Étrange sensation que procure le visionnage de Lucy. Celle, d'abord, d'avoir passé un bon moment. Un moment assez idiot, mais un bon moment tout de même. Celle, ensuite, d'avoir assisté au point d'orgue de la carrière de Scarlett Johansson.
Passé une introduction petitement Kubrickienne, Besson fait du Besson. Le prémices de base, selon lequel nous n'utiliserions que 10% de nos capacités cérébrales, est une pure farce, bien entendu. Une inexactitude ou une vague réalité falsifiée qui est en tout cas le point de départ d'un scénario qui tient sur un ticket de métro et dont (cette fois-ci c'est une vérité absolue) l'écriture n'a pas demandé l'utilisation de plus d'1% du cerveau humain. Aussi, ce concept fallacieux, probablement pioché dans la rubrique "Le saviez-vous ?" d'un livre de SVT de 6ème est-il exploité au maximum par un Besson pressé qui semble vouloir aller le plus vite possible pour ne pas (trop) être pris en défaut dans ses délires régressifs.
Il n'empêche que le film se prend très au sérieux, se veut ambitieux et, du premier climax sur lequel il repose (l'augmentation du pourcentage d'utilisation du cerveau), découle des conséquences assez inattendues et - aussi invraisemblables soient-elles - donnant lieu soit à des passages quasiment comiques, soit à des images pas très subtiles servant une mise en scène proclamée "d'auteur". En réalité, ce film de Luc Besson, sorte de série B de luxe, mélange primaire entre le divertissement grand public et le polar violent, s'arrête au moment de la diffusion du CPH4 dans le corps de Lucy.
Commence alors un tout autre film, d'emblée soutenu par une composition musicale à la hauteur de la transformation de l’héroïne. Au cours de ce second film, Besson interviendra par intermittences, en tant que scénariste-dialoguiste ("Le temps est la seule vraie unité" by Morgan Freeman), responsable des effets visuels (les déformations numériques superbes et les images de synthèses dans le corps humain - un peu moins belles), ainsi qu'en tant que réalisateur, le temps d'une scène de course-poursuite dans Paris qu'il est le seul à pouvoir si bien faire.

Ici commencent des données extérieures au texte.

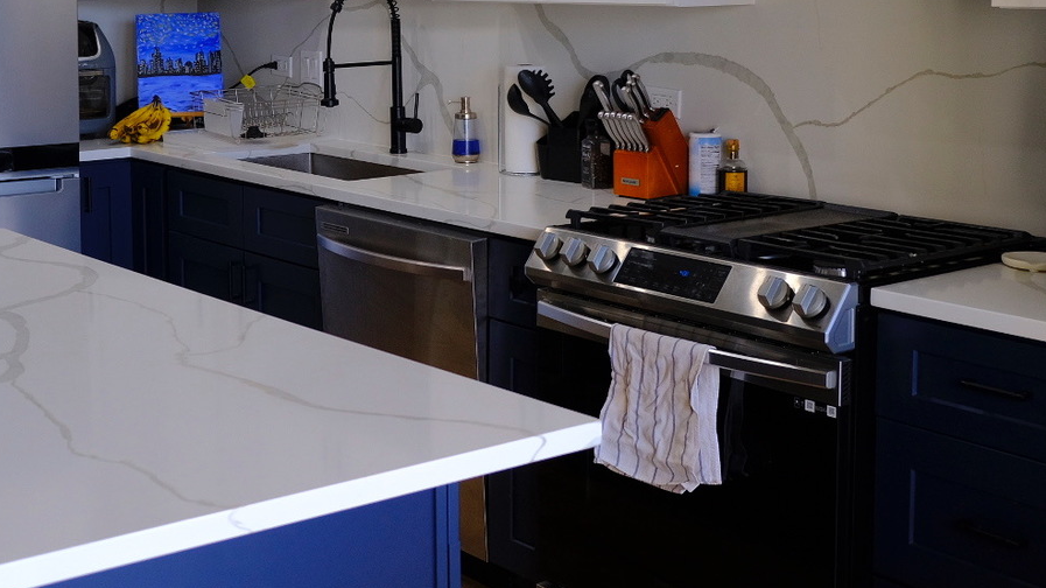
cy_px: 103
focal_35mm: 53
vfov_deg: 22.3
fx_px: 1470
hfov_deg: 38.4
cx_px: 286
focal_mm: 18.8
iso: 500
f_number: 2.8
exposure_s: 1/200
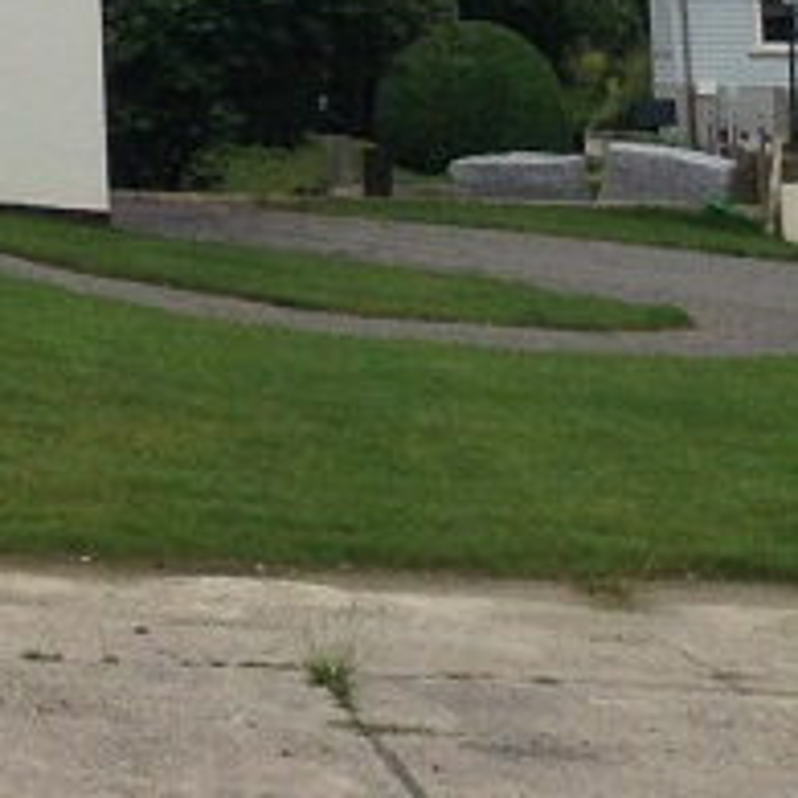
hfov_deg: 9.6
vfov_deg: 10.8
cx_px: -1316
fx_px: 4043
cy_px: -464
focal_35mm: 155
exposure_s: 1/1812
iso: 25
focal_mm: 3.3
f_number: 2.4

Mais la vraie protagoniste de cette partie-là, est - et cela ne fait aucun doute possible - Scarlett Johansson. À partir de là, elle porte le film à bout de bras, jouant à merveille tantôt la fragilité (petit bijou qu'est cette scène où elle appelle sa mère pour la prévenir de sa mutation en cours) tantôt la force surhumaine incontrôlable mettant à terre ou flinguant (presque) tous les hommes qu'elle croise. Ce travail de déconstruction de l'actrice, de la femme Scarlett Johansson, entamé depuis Don Jon et poursuivi avec un sens acharné pour les choix de carrière dans Her, Captain America puis Under the Skin est poursuivi ici avec un goût clairement plus prononcé pour le girl power emporté et incontrôlable. Elle est devenue l'actrice du moment, mais certainement beaucoup plus que cela, toujours plus proche de son spectateur et tutoyant les sommets, une espèce hybride et totalement paradoxale, objet ultime de l'appétit cinématographique, entre la femme et le surnaturel. Ceci donne facilement au film ce qu'il manque à beaucoup trop de blockbusters actuellement : du cœur et une âme.
S'emporter ainsi sur l'actrice vedette de Lucy pourrait presque nous faire perdre notre lucidité quant à la qualité réelle du film. Car une fois Scarlett évoquée, revient ce drôle de constat que de ne pas s'être ennuyé un seul instant mais de n'avoir pourtant rien à retenir de cette réflexion limitée sur l'élargissement de nos perceptions. C'est, hélas, sans doute la limite de Besson, plus apte à créer en nous le souvenir réjouissant d'un bon moment passé qu'à philosopher sur l'homme et le champ des possibles. Il ne sait pas le faire, ne saura jamais le faire, et n'aurait jamais dû le faire.